Gravity exploration has become an important geophysical method due to its low cost and high efficiency. With the rise of artificial intelligence, data-driven gravity inversion methods based on deep learning (DL) possess physical property recovery capabilities that conventional regularization methods lack. However, existing DL methods suffer from insufficient prior information constraints, which leads to inversion models with large data fitting errors and unreliable results. Moreover, the inversion results lack constraints and matching from other exploration methods, leading to results that may contradict known geological conditions. In this study, we propose a novel approach that integrates prior density well logging information to address the above issues. First, we introduce a depth weighting function to the neural network (NN) and train it in the weighted density parameter domain. The NN, under the constraint of the weighted forward operator, demonstrates improved inversion performance, with the resulting inversion model exhibiting smaller data fitting errors. Next, we divide the entire network training into two phases: first training a large pre-trained network Net-I, and then using the density logging information as the constraint to get the optimized fine-tuning network Net-II. Through testing and comparison in synthetic models and Bishop Model, the inversion quality of our method has significantly improved compared to the unconstrained data-driven DL inversion method. Additionally, we also conduct a comparison and discussion between our method and both the conventional focusing inversion (FI) method and its well logging constrained variant. Finally, we apply this method to the measured data from the San Nicolas mining area in Mexico, comparing and analyzing it with two recent gravity inversion methods based on DL.

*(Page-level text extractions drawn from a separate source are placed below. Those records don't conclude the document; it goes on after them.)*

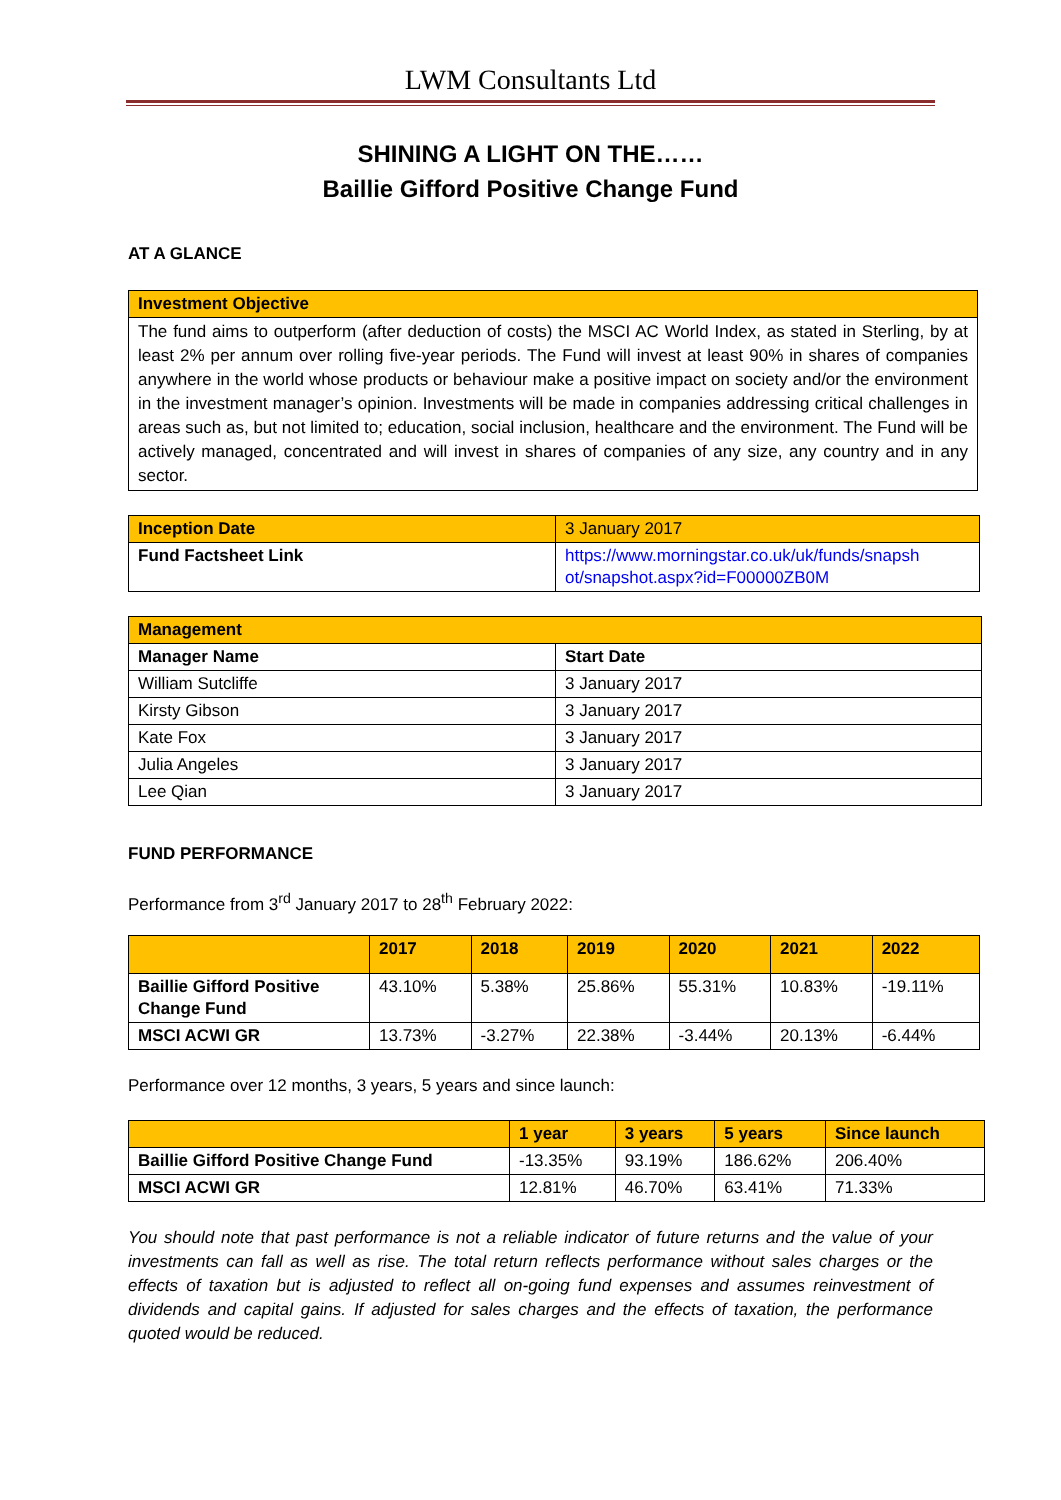LWM Consultants Ltd
SHINING A LIGHT ON THE……
Baillie Gifford Positive Change Fund
AT A GLANCE
| Investment Objective |
| The fund aims to outperform (after deduction of costs) the MSCI AC World Index, as stated in Sterling, by at least 2% per annum over rolling five-year periods. The Fund will invest at least 90% in shares of companies anywhere in the world whose products or behaviour make a positive impact on society and/or the environment in the investment manager’s opinion. Investments will be made in companies addressing critical challenges in areas such as, but not limited to; education, social inclusion, healthcare and the environment. The Fund will be actively managed, concentrated and will invest in shares of companies of any size, any country and in any sector. |
| Inception Date | 3 January 2017 |
| Fund Factsheet Link | https://www.morningstar.co.uk/uk/funds/snapsh ot/snapshot.aspx?id=F00000ZB0M |
| Management | |
| Manager Name | Start Date |
| William Sutcliffe | 3 January 2017 |
| Kirsty Gibson | 3 January 2017 |
| Kate Fox | 3 January 2017 |
| Julia Angeles | 3 January 2017 |
| Lee Qian | 3 January 2017 |
FUND PERFORMANCE
Performance from 3<sup>rd</sup> January 2017 to 28<sup>th</sup> February 2022:
| | 2017 | 2018 | 2019 | 2020 | 2021 | 2022 |
| Baillie Gifford Positive Change Fund | 43.10% | 5.38% | 25.86% | 55.31% | 10.83% | -19.11% |
| MSCI ACWI GR | 13.73% | -3.27% | 22.38% | -3.44% | 20.13% | -6.44% |
Performance over 12 months, 3 years, 5 years and since launch:
| | 1 year | 3 years | 5 years | Since launch |
| Baillie Gifford Positive Change Fund | -13.35% | 93.19% | 186.62% | 206.40% |
| MSCI ACWI GR | 12.81% | 46.70% | 63.41% | 71.33% |
You should note that past performance is not a reliable indicator of future returns and the value of your investments can fall as well as rise. The total return reflects performance without sales charges or the effects of taxation but is adjusted to reflect all on-going fund expenses and assumes reinvestment of dividends and capital gains. If adjusted for sales charges and the effects of taxation, the performance quoted would be reduced.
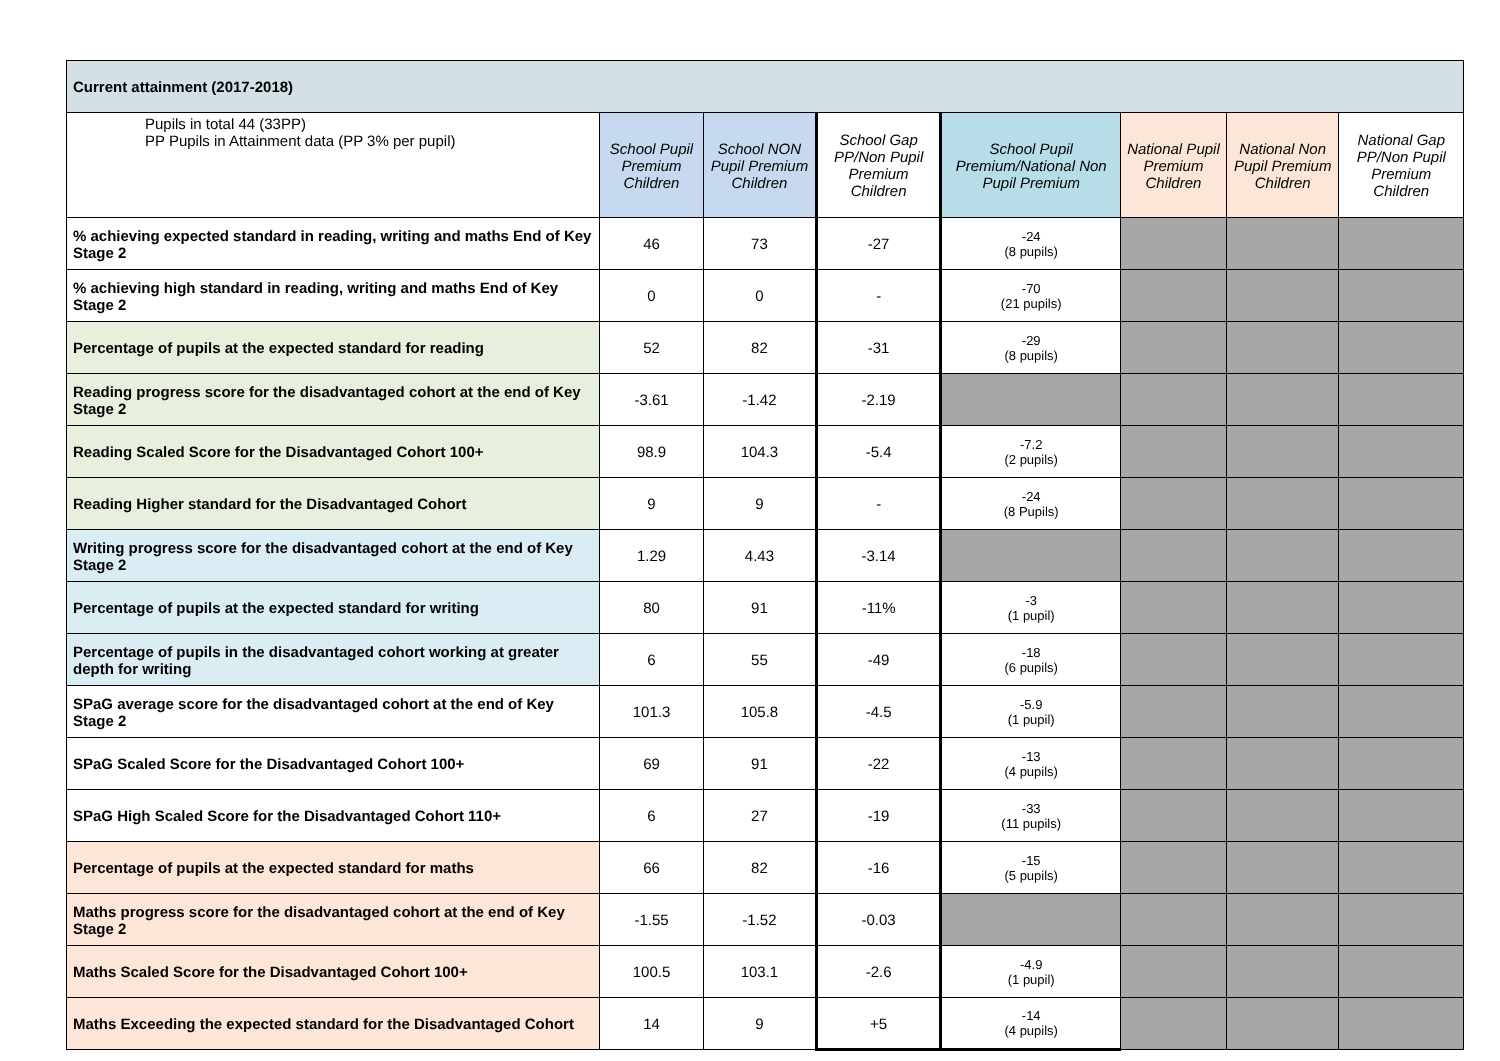| Current attainment (2017-2018) | | | | | | | |
| Pupils in total 44 (33PP) PP Pupils in Attainment data (PP 3% per pupil) | School Pupil Premium Children | School NON Pupil Premium Children | School Gap PP/Non Pupil Premium Children | School Pupil Premium/National Non Pupil Premium | National Pupil Premium Children | National Non Pupil Premium Children | National Gap PP/Non Pupil Premium Children |
| % achieving expected standard in reading, writing and maths End of Key Stage 2 | 46 | 73 | -27 | -24 (8 pupils) | | | |
| % achieving high standard in reading, writing and maths End of Key Stage 2 | 0 | 0 | - | -70 (21 pupils) | | | |
| Percentage of pupils at the expected standard for reading | 52 | 82 | -31 | -29 (8 pupils) | | | |
| Reading progress score for the disadvantaged cohort at the end of Key Stage 2 | -3.61 | -1.42 | -2.19 | | | | |
| Reading Scaled Score for the Disadvantaged Cohort 100+ | 98.9 | 104.3 | -5.4 | -7.2 (2 pupils) | | | |
| Reading Higher standard for the Disadvantaged Cohort | 9 | 9 | - | -24 (8 Pupils) | | | |
| Writing progress score for the disadvantaged cohort at the end of Key Stage 2 | 1.29 | 4.43 | -3.14 | | | | |
| Percentage of pupils at the expected standard for writing | 80 | 91 | -11% | -3 (1 pupil) | | | |
| Percentage of pupils in the disadvantaged cohort working at greater depth for writing | 6 | 55 | -49 | -18 (6 pupils) | | | |
| SPaG average score for the disadvantaged cohort at the end of Key Stage 2 | 101.3 | 105.8 | -4.5 | -5.9 (1 pupil) | | | |
| SPaG Scaled Score for the Disadvantaged Cohort 100+ | 69 | 91 | -22 | -13 (4 pupils) | | | |
| SPaG High Scaled Score for the Disadvantaged Cohort 110+ | 6 | 27 | -19 | -33 (11 pupils) | | | |
| Percentage of pupils at the expected standard for maths | 66 | 82 | -16 | -15 (5 pupils) | | | |
| Maths progress score for the disadvantaged cohort at the end of Key Stage 2 | -1.55 | -1.52 | -0.03 | | | | |
| Maths Scaled Score for the Disadvantaged Cohort 100+ | 100.5 | 103.1 | -2.6 | -4.9 (1 pupil) | | | |
| Maths Exceeding the expected standard for the Disadvantaged Cohort | 14 | 9 | +5 | -14 (4 pupils) | | | |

翻译：重力勘探因其低成本和高效率已成为重要的地球物理方法。随着人工智能的兴起，基于深度学习（DL）的数据驱动重力反演方法具备传统正则化方法所缺乏的物性恢复能力。然而，现有DL方法受限于先验信息约束不足，导致反演模型存在较大的数据拟合误差和不可靠的结果。此外，反演结果缺乏其他勘探方法的约束与匹配，可能导致结果与已知地质条件相矛盾。本研究提出一种融合先验密度测井信息的新方法以解决上述问题。首先，我们在神经网络（NN）中引入深度加权函数，并在加权密度参数域中对其进行训练。该神经网络在加权正演算子的约束下，展现出改进的反演性能，所得反演模型的数据拟合误差更小。其次，我们将整个网络训练分为两个阶段：首先训练一个大型预训练网络Net-I，然后以密度测井信息作为约束，得到优化的微调网络Net-II。通过在合成模型和Bishop模型中的测试与对比，本方法相较于无约束的数据驱动DL反演方法，其反演质量显著提升。此外，我们还将本方法与传统的聚焦反演（FI）方法及其测井约束变体进行了对比与讨论。最后，我们将此方法应用于墨西哥圣尼古拉斯矿区的实测数据，并与两种近期基于DL的重力反演方法进行了比较分析。